Copyleft

Furore macht gegenwärtig ein Beitrag von Anna Nimus [Joanne Richardson] mit dem Titel „Copyright, Copyleft and the Creative Anti-Commons“ (Dezember 2006), der einen konzentrierten Streifzug durch die Geschichte des Rechts am geistigen Eigentum macht, das Institut kritisiert, die Revolten gegen das Intellectual Property beschreibt, das Konzept des Copyleft skizziert und endlich eine Kritik des von Lawrence Lessig vorangetriebenen Creative Commons – Projekts unternimmt. {s.a. Kleiner und den elektronischen Reporter}. Ein konziser und radikaler Text, auch deshalb ungewöhnlich, weil er eine grundsätzliche Kritik an diesem Projekt formuliert: „Creative Commons exists to help „you,“ the producer, keep control of „your“ work. You are invited to choose among a range of restrictions you wish to apply to „your“ work, such as forbidding duplication, forbidding derivative works, or forbidding commercial use. It is assumed that as an author-producer everything you make and everything you say is your property. The right of the consumer is not mentioned, nor is the distinction between producers and consumers of culture disputed. Creative Commons legitimates, rather than denies, producer-control and enforces, rather than abolishes, the distinction between producer and consumer.“

Und:

„The public domain, anticopyright and copyleft are all attempts to create a commons, a shared space of non-ownership that is free for everyone to use. The conditions of use may differ, according to various interpretations of rights and responsibilities, but these rights are common rights and the resources are shared alike by the whole community – their use is not decided arbitrarily, on a case by case basis, according to the whims of individual members. By contrast, Creative Commons is an attempt to use a regime of property ownership (copyright law) to create a non-owned, culturally shared resource. Its mixed bag of cultural goods are not held in common since it is the choice of individual authors to permit their use or to deny it. Creative Commons is really an anti-commons that peddles a capitalist logic of privatization under a deliberately misleading name. Its purpose is to help the owners of intellectual property catch up with the fast pace of information exchange, not by freeing information, but by providing more sophisticated definitions for various shades of ownership and producer-control.“

Sicherlich ist die Aufhebung des Warencharakters immaterieller Güter nicht das Ziel Lessigs und der Creative Commons – Lizenzierung. Und es ist richtig, das die formelle Konstruktion der Lizenzen sich nicht auf die „Verbraucherrechte“ bezieht und auch nicht deren Teilhabe an der Gestaltung und Anwendung von Produzentenrechten thematisiert.

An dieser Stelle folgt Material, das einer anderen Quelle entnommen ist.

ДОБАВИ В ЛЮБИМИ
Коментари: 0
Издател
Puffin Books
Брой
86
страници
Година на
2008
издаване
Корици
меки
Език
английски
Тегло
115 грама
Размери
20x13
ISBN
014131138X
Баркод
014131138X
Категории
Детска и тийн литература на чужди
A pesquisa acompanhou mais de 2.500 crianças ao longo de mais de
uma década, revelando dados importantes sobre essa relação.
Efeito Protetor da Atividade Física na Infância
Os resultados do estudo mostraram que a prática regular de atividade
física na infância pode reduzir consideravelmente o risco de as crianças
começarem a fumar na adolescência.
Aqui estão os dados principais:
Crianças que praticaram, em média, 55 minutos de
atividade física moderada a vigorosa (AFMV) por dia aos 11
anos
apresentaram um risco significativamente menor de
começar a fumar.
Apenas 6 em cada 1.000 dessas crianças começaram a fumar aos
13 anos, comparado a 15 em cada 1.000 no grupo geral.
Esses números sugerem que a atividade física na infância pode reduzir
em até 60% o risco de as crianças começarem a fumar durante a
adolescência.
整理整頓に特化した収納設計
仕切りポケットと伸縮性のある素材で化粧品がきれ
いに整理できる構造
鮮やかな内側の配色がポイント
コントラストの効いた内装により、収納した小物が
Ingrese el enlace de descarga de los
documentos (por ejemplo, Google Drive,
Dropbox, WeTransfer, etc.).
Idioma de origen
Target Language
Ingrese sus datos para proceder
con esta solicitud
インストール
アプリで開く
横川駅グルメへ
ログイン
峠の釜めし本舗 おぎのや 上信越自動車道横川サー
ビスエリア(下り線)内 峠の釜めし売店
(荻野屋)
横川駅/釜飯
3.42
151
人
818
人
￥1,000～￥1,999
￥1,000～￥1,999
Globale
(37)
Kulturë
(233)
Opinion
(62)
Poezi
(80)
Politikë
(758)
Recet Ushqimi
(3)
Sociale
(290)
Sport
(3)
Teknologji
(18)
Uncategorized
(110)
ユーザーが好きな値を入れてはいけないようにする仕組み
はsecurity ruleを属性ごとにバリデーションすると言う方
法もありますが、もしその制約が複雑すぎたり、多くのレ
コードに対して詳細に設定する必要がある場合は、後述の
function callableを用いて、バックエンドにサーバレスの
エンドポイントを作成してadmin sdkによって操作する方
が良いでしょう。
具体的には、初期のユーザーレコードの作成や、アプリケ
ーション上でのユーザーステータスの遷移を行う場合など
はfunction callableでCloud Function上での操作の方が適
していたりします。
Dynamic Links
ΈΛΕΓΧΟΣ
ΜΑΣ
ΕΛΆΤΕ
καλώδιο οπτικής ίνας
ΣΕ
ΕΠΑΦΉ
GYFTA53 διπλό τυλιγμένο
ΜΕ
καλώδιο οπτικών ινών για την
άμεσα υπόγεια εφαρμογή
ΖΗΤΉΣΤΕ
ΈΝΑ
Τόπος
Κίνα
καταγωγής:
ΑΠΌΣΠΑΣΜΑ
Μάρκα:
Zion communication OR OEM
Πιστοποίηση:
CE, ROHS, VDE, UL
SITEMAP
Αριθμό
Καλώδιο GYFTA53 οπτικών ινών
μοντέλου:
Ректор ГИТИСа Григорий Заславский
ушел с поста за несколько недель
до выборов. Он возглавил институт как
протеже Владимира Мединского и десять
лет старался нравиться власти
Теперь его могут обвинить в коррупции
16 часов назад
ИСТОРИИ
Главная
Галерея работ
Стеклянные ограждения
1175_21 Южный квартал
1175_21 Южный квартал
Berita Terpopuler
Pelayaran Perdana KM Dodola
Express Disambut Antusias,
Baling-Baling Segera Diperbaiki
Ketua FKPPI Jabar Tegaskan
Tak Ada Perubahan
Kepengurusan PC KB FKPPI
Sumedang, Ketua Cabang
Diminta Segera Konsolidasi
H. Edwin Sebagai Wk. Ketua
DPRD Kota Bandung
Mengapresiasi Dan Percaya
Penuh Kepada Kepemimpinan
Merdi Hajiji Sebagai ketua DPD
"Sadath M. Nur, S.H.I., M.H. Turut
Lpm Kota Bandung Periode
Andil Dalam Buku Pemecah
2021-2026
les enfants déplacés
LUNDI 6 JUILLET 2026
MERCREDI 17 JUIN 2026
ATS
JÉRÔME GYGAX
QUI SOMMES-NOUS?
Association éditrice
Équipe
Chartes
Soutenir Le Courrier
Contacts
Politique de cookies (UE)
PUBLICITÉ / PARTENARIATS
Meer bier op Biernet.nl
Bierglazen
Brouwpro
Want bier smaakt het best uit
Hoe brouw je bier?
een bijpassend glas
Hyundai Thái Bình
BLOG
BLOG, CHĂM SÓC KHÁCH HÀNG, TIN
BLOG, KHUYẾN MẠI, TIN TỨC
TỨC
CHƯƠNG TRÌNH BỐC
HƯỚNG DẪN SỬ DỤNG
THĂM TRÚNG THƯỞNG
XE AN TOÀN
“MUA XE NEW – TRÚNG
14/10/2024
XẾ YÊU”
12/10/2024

Aber Lessig und andere heben bei zahllosen Gelegenheiten hervor, dass es nicht nur um die Intensivierung von Austauschvorgängen, sondern auch um eine Relativierung der Unterscheidung zwischen Produktion und Konsumption gehe, die in der immateriellen Natur der „digitalen“ Waren begründet und ein grundlegender realgeschichtlicher Prozess sei. Die spektakuläre Verbreitung der Möglichkeit, mit digitalen Medien produktiv zu arbeiten und vom bloßen KonsumentInnen- in den ProduzentInnenstatus überzuwechseln ist ein wesentlicher Ausgangspunkt der Argumentation hier. Gegenüber der Situation gerade mal vor drei Jahrzehnten betrifft die Ausweitung der „Produzentenrechte“ unvergleichlich mehr Menschen. Das bedeutet natürlich nicht, das Eigentumsinstitut selbst infrage zu stellen (auch die Notiz am Ende des Beitrags von AN/JR („Berlin, 2006. Anticopyright. All rights dispersed.“) ist eine Formulierung, die sich als rechtliche Aussage zu einem Eigentumsverhältnis versteht).
Politisch formuliert nimmt das Projekt eine linksliberale Position ein – es wendet sich gegen Überspitzungen und „extremistische Eigentumspositionen“ (Lessig), wie das „pay per page“ über das „Amazon“ sich den Kopf zerbricht oder das Kalkulieren der Kosten einmaliger Lektüre, mit dem sich fast alle Akteure des E-Book-Unwesens befassen. Angesichts derartiger Aussichten ist die Öffnung in Richtung Commons, die das Lessig-Projekt betreibt, ein (Fort-)schritt. Denke ich.